In a strange postscript to an already strange life, Davis’s story did not end there. His substantial estate was soon mired in legal battles that lasted years. In 1971, espionage historian William Stevenson reported seeing a British intelligence document noting that Davis was still attempting to find a way to export oil from Mexico to the Reich when he died. “The swiftest way to put a stop to this scheme was to remove Davis from the scene,” the document allegedly concluded.124 The clear implication was that Davis’s untimely death was in fact an assassination by an American government agency or, much more likely, British intelligence. Stevenson provided no citation for his claim and the document he cites has never been found by other historians. Davis’s only biographer rejects this claim on the basis that the deceased had already suffered from a blood clot, indicating a possible heart problem, and that neither the US government nor British intelligence had a real motive or opportunity to poison him at the time.125
Given the wider context of Davis’s involvement with Hitler’s American friends and the German embassy, it seems unlikely that either government would risk the fallout from assassinating so prominent a figure.

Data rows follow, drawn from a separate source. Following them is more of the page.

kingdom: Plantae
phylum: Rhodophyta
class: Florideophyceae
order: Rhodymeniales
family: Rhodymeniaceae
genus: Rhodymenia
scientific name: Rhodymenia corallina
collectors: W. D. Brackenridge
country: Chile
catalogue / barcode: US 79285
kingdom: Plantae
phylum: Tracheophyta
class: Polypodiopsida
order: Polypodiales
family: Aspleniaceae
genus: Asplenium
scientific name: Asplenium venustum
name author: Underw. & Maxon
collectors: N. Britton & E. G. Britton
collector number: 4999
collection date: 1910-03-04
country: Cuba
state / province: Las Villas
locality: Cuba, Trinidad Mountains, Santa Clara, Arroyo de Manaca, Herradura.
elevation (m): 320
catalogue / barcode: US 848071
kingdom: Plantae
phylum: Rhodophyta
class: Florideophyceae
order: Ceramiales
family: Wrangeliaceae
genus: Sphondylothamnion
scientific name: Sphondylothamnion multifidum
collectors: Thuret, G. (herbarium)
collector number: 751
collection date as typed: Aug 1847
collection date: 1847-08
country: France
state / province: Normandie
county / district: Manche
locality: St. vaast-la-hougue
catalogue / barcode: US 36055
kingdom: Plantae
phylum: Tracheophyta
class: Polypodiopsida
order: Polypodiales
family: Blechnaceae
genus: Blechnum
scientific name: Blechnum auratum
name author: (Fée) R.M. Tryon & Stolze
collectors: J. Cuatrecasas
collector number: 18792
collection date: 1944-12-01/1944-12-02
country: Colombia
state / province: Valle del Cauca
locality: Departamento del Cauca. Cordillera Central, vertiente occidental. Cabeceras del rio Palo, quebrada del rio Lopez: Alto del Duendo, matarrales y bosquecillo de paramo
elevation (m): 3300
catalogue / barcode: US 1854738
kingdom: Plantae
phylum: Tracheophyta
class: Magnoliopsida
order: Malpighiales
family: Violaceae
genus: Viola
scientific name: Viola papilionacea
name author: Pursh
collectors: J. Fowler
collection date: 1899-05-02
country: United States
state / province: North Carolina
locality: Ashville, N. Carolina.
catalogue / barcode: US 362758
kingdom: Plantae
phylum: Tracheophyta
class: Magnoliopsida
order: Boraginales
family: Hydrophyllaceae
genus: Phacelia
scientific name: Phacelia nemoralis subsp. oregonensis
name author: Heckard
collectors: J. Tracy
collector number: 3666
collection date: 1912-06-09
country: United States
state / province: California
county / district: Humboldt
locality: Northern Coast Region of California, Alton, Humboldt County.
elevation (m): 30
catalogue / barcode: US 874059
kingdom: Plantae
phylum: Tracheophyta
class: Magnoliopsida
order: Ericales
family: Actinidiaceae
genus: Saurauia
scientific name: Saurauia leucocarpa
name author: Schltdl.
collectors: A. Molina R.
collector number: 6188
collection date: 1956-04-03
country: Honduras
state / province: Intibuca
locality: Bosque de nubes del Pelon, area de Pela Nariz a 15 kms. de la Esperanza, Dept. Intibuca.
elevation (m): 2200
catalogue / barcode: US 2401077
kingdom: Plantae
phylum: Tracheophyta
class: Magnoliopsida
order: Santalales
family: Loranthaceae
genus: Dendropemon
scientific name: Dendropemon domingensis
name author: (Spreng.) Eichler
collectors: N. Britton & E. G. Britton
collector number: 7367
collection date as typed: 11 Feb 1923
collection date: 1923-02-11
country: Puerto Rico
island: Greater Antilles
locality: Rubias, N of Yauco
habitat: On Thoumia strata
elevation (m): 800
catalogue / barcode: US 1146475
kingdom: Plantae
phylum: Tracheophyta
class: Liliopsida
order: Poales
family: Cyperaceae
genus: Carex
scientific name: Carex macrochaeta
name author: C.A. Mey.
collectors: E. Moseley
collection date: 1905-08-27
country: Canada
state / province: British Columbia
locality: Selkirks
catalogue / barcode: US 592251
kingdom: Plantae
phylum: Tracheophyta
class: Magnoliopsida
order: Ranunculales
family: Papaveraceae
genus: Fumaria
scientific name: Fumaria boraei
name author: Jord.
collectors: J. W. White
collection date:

Furthermore, keeping Davis alive might have produced a wealth of counterintelligence information, especially if he could be convinced to change sides and use his connections to unmask German agents. Davis was, if nothing else, a political survivor who had made and lost several fortunes already. The US government would have had a great deal of leverage to secure his cooperation by threatening his hard-won but questionable fortune. On the other hand, it remains possible that the British in particular feared the future machinations of Hitler’s most important American business friend, and took a dramatic step to ensure his early departure from history. Either way, Davis did not live to enjoy the ill-gotten fortune he had worked so hard to obtain or see the defeat of the country he had worked to support. At the same time, the Third Reich lost one of its key supporters at a moment when it could least afford it. It would be left to Hitler’s other American friends to pick up the pieces of their German holdings and face the consequences of their actions after the war’s end. As it turned out, the most quintessentially American brands—Ford, Coca-Cola, General Motors—had all successfully done business with Hitler, at least for a time.